Caché depuis plus de 140 millions d'années à 1500 kilomètres à l'est des côtes japonaises, le Tamu est en effet d'une superficie comparable à celle des îles britanniques. Intégré dans une chaîne de montagnes sous-marines baptisée Shatsky Rise, dont le sommet culmine à 3,5 kilomètre sous la surface des flots, il est heureusement inactif… mais pas dénué d'intérêt pour autant. "Cela démontre que nous avons, sur Terre, des volcans analogues à ceux que l'on trouve sur la planète rouge, or personne n'était prêt à le parier avant cette découverte" commente William Sager, géologue marin à l'université de Houston, au Texas.

Ce super volcan n'est peut-être pas le seul

Jusqu'à aujourd'hui, en effet, le massif Tamu n'était considéré par les scientifiques que comme l'un des trois sommets d'une chaîne de montagnes sous-marines potentiellement constituée de plusieurs volcans. Autrement dit : un "mégavolcan", du même tonneau que ceux qui ont, dans le passé, formé l'Islande ou l'archipel d'Hawaï. Or, des analyses effectuées au pied de la structure viennent de rétablir la vérité : c'est toute la formation géologique dans son ensemble qui ne forme qu'un seul et unique volcan.

Une conclusion née d'une simple expérience : en provoquant de mini séismes au pied de la formation rocheuse et en étudiant la propagation des ondes dans le sol, l'équipe de William Sager a découvert que toute la lave de ce bouclier rocheux provenait d'une source centrale, et non de plusieurs cheminées.

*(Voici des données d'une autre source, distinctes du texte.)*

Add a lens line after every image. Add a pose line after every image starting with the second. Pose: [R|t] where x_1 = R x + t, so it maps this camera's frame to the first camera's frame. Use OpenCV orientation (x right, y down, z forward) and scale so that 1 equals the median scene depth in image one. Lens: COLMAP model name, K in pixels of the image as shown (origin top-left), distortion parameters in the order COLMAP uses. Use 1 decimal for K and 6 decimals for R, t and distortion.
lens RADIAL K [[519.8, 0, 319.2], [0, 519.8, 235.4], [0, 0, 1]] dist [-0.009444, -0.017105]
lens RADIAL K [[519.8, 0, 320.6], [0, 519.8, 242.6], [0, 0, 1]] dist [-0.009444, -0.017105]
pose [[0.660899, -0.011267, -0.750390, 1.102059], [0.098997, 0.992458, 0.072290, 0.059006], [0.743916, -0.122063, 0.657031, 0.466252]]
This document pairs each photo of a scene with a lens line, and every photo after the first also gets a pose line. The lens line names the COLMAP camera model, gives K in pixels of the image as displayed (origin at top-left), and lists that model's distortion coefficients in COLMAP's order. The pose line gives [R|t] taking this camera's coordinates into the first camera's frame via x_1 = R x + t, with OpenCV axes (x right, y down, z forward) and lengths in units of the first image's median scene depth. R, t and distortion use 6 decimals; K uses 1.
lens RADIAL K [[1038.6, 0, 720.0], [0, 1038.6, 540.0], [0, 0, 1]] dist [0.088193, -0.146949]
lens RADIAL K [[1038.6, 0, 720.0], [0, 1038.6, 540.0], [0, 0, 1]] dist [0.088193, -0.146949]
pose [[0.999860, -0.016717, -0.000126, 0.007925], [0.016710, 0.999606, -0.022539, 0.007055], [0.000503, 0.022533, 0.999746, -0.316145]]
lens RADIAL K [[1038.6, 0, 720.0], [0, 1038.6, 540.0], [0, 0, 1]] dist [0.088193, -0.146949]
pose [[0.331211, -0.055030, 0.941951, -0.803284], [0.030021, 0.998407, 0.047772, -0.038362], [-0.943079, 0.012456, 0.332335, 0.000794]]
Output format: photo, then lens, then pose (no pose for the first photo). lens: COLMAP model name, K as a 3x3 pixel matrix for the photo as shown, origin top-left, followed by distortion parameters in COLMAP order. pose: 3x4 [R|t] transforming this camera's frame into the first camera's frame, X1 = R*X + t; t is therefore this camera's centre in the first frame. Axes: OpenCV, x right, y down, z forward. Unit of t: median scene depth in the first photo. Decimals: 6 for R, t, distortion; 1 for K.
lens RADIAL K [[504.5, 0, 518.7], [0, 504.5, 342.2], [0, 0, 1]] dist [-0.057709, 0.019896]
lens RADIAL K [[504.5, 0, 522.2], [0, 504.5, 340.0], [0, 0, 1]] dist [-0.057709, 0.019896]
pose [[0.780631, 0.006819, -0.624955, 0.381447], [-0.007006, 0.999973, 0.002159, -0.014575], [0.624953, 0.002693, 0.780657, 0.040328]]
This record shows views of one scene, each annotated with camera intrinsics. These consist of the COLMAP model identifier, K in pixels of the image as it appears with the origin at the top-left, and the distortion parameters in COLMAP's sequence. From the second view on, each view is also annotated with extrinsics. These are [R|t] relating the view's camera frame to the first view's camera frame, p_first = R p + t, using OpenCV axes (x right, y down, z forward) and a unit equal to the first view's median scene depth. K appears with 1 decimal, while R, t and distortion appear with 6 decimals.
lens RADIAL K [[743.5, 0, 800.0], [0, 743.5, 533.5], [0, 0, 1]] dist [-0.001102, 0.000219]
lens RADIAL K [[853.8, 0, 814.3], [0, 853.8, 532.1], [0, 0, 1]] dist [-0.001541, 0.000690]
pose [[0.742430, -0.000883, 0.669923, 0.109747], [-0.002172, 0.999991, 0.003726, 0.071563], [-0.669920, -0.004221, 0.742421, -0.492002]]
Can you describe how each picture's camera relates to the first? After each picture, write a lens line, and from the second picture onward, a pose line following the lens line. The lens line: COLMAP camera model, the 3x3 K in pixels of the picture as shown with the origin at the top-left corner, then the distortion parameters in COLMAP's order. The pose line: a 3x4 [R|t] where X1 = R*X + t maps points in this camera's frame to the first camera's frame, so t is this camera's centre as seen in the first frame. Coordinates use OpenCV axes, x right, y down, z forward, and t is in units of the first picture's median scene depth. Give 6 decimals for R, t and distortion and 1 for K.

"Quel que soit le sens dans lequel on interprète les résultats, une conclusion s'impose : l'énorme quantité de lave en provenance du manteau de la Terre qui a formé le massif Tamu en se solidifiant couche par couche vient bien d'une source unique, située au centre de cette chose" résume William Sager. "Ce sera très instructif pour étudier la composition du magma terrestre. Et il se peut bien qu'il existe d'autres super volcans encore plus grands dissimulés sous l'océan". La chasse est ouverte.